席へ案内されると栞さんは「何にしようかな~」と無邪気にメニューを広げながら笑った。それに倣い、私もメニューを開いた。数ある品が並ぶメニューに目を通すと、ある事に気が付いた。
“あの時”財布はもちろん、ほとんどの荷物を橋の上に置いてきてしまった。ダウンのポケットに入っていた煙草やライターもダウンごと凛空に持っていかれてしまったので今懐には何もない。メニューを見て固まっている私を訝しげに栞さんは見つめる。
「あの、私手持ちが…」
正直に今の懐事情を白状すると栞さんは一瞬止まり、また笑う。この人の笑顔はとても柔らかく美人な顔がより引き立って見えた。
「そんなこと心配してたの?大丈夫よ。お姉さんのお・ご・り」
ウィンクする姿に私は同性なのにときめきを感じた。こんな人に出会ったのは人生で初めてだ。
「あ、ありがとうございます。」そう言って私もメニューを開いた。結局私はパスタ
とサラダを注文することにした。栞さんは意外にたくさん食べる人で私と同じパスタとサラダにちょっとした肉料理も注文した。料理を待つ間、栞さんから驚愕的なことを言われた。
「凛空ちゃん、間違っていたら申し訳ないけれど自殺しようとした?」
私は飲んでいた水を吹き出しそうになったが我慢して飲み込んだ。
「ど、どうしてですか?」
「凛空ちゃんの服、脇腹部分が破けていて、春が近いとはいえまだ寒い時期に上着は無し、後は服の感じね、乾いているけれど洗ったのではなく水に濡れて乾かされたような皺。門町に行きついた経歴を話せないでいる事。これらの事から凛空ちゃんは川へ身投げして生き延びてしまった…素人の推理だけどどうかしら?」
「…それだけで投身自殺だなんて…失礼ですけど浅はかじゃないんですか…」
私は内心、栞さんが怖くなった。素人と言ってはいるが鋭い観察眼だ。私は声の震えを抑えながら言葉を発す。
「そうかな?」
そこで注文した料理が運ばれてきた。「ま、とりあえず食べましょ」と栞さんはフォークとスプーンを手に取り食事を始めた。
「実は朝ごはん食べてなかったのよ」
少し照れた姿に私もお腹の限界を感じ、料理に手を付けた。しばらくお互い無言で食事を続け、きれいにお互い料理を平らげた。そこで栞さんがまたメニューを開く。
「デザートも食べちゃおうかしら、凛空ちゃんも何か食べましょうよ。」
「でも…」
さすがにそんな奢ってもらうのも悪いと思ったが「私だけ食べるのが嫌なの」と栞さんに牽制され、モンブランケーキを注文した。栞さんはティラミスを注文した。また料理を待つ時間が訪れる。今回は栞さんも口を開かなかった。その無言の時間に耐えられなくなったのか、私自身、一人で抱える事が苦しくなったのか分からないが栞さんになら打ち明けていい気がした。
「あってます」
「え?」
「栞さんの推理合ってます。私自殺しようとしました…」
そのまま私は正直に話すことにした。特に話そうと思った理由も無いけれど、ご飯をご馳走になった人へ嘘をつき続けるのは失礼だと私の心が言ったのだ。

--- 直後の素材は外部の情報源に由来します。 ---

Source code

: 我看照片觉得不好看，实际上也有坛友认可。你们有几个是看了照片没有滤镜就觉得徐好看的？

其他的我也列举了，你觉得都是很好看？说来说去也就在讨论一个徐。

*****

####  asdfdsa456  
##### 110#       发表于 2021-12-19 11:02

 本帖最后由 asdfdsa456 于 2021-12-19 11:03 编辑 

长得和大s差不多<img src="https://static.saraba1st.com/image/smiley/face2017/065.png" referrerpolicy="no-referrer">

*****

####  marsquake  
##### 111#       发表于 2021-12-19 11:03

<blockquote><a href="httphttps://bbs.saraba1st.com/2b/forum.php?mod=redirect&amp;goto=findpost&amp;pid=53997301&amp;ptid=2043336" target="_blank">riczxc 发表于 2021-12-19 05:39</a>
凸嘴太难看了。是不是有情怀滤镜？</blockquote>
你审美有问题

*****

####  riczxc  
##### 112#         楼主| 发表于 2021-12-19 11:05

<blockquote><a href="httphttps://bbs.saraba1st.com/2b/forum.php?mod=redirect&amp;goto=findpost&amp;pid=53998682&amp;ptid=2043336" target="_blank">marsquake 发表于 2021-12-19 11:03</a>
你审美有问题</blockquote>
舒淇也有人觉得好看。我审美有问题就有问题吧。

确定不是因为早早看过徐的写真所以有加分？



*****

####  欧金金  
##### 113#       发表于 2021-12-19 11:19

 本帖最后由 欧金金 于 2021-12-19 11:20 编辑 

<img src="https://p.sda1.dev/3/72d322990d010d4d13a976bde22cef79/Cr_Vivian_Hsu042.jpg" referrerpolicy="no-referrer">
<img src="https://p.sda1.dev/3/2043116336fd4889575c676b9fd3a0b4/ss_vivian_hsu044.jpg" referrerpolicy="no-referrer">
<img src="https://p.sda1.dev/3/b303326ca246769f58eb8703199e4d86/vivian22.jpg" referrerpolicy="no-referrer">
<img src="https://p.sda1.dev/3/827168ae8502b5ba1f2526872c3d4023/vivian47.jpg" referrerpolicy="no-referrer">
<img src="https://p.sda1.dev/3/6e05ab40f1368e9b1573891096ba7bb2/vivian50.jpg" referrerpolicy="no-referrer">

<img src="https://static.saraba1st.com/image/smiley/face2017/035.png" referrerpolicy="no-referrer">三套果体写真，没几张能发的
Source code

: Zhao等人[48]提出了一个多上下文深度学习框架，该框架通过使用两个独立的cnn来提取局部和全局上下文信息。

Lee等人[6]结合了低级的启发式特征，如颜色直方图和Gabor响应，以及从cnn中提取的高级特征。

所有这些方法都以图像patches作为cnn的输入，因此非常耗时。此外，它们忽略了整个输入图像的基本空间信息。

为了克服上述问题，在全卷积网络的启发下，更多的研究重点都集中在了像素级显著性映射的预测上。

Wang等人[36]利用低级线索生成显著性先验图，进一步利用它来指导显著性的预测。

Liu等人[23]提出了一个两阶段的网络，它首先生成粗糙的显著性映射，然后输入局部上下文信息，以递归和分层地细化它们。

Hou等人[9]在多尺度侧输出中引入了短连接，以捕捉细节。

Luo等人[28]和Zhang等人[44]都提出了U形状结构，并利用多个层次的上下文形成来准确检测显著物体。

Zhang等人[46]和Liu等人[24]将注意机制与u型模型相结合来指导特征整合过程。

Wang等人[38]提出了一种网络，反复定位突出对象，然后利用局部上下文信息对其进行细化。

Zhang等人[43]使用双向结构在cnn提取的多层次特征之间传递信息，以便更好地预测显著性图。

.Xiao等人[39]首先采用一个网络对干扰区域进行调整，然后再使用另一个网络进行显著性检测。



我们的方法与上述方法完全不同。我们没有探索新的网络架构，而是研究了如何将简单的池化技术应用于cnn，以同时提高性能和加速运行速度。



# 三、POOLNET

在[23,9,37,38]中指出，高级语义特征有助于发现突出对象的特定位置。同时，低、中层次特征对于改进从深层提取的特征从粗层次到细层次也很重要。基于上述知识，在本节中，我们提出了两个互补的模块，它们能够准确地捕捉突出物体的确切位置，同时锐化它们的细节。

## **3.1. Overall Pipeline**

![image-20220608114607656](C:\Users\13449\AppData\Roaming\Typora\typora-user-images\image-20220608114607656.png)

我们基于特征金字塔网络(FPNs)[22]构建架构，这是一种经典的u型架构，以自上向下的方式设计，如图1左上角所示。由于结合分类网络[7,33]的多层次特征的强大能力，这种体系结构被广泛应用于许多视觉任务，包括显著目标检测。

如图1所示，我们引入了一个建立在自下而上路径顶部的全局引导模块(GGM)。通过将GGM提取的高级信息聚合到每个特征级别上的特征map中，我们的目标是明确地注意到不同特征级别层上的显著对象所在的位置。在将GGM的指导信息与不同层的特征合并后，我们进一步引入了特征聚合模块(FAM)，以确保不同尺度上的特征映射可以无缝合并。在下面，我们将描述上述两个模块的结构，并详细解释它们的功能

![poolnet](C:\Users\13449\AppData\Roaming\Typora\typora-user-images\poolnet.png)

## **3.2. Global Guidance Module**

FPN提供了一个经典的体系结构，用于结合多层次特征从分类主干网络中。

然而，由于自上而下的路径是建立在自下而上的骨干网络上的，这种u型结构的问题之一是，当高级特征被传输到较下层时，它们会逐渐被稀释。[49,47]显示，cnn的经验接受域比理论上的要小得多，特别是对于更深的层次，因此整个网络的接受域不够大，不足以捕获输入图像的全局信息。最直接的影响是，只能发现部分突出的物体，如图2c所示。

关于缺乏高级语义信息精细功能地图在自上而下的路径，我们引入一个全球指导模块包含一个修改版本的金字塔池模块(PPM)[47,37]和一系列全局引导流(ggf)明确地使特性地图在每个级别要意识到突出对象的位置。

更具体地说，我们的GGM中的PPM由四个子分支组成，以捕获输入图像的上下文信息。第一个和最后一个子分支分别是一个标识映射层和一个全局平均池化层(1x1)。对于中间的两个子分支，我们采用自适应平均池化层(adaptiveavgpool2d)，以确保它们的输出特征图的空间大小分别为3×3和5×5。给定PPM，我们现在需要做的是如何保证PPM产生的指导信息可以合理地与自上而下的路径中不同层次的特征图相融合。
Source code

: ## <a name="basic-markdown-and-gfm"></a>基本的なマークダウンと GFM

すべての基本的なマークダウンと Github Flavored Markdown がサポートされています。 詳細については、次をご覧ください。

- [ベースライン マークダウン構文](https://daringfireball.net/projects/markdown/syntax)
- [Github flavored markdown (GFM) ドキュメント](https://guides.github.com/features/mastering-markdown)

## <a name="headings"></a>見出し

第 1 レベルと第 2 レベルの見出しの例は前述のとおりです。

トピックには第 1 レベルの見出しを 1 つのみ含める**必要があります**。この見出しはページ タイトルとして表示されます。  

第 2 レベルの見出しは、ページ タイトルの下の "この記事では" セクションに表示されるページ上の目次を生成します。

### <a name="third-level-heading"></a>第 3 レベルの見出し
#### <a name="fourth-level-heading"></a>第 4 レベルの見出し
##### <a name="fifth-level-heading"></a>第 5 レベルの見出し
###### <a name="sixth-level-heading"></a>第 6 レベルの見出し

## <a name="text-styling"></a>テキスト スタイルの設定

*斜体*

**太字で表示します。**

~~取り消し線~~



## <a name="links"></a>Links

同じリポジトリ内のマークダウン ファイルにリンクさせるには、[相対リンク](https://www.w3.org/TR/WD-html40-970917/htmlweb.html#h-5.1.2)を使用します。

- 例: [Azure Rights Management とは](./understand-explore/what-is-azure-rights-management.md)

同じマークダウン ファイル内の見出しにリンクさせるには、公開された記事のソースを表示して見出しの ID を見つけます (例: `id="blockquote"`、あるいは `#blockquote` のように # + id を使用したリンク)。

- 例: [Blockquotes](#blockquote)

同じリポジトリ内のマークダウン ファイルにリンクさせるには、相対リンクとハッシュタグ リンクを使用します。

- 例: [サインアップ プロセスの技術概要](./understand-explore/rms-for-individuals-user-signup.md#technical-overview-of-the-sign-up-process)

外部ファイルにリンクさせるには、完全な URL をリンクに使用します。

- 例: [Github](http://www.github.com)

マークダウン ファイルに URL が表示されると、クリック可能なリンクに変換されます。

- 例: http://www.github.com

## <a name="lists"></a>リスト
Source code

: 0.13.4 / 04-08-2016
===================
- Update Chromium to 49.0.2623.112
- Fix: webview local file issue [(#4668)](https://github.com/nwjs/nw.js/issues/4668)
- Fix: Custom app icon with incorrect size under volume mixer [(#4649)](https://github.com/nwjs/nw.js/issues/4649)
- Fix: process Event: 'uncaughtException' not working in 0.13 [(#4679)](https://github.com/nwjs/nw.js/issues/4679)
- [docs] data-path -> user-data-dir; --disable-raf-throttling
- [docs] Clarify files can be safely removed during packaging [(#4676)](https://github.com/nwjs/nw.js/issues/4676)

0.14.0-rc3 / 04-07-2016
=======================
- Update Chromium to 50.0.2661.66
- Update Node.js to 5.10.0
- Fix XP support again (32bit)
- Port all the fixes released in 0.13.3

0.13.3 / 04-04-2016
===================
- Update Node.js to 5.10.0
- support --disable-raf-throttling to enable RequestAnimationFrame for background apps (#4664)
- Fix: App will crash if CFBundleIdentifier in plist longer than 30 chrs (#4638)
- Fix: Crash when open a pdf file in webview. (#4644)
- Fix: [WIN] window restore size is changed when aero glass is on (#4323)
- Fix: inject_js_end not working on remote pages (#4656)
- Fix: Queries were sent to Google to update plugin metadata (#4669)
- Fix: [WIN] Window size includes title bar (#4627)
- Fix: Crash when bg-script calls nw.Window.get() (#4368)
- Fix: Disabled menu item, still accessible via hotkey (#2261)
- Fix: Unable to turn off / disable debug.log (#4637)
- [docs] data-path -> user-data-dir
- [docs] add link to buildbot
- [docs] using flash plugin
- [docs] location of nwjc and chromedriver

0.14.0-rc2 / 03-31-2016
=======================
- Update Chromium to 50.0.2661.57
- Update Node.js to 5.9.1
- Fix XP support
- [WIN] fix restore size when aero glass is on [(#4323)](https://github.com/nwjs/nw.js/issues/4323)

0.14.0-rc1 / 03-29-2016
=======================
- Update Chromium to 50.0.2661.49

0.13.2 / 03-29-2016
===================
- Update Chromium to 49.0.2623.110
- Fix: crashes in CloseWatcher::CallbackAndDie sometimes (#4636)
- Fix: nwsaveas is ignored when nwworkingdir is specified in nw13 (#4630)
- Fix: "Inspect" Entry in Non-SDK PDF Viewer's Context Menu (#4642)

それからお母さんの他界のことから門町に来るまでの事を全て話した。ただ、凛空に関することだけは言わなかった。なぜか言えなかった。助けられたのではなく自力で傷の処置などを行ったと嘘をついた。一通りの事情を言い終わった私は栞さんの口が開かれるのをただ待ち続けた。
「凛空ちゃん、今は?」
栞さんはゆっくりと言葉を紡ぎながら私を真っ直ぐに見つめる。ああ、この人は分かっているのだ、知っているのだ。言葉は簡易に使用できる反面、それが人を射殺すような武器にもなってしまうことを…
「…」
「今もまだ死にたいと思う?」
「…分かりません。」
「そう。じゃあもし良ければ私とまた会ってくれないかな」
「は?」
脈絡のない言葉に思わず、ただ反射的に反応してしまった。
「私はもっと凛空ちゃんとお話したい。凛空ちゃんのことを知りたいの」
「でも、もう話すことはないです。」
「違うわ、またこんな風に凛空ちゃんと食事してお出かけしたいの。私とデートして
くれない?」
そして栞さんはまたにっこりと笑った。私はただ頷くことしかできなかった。するとちょうどケーキが運ばれてきた。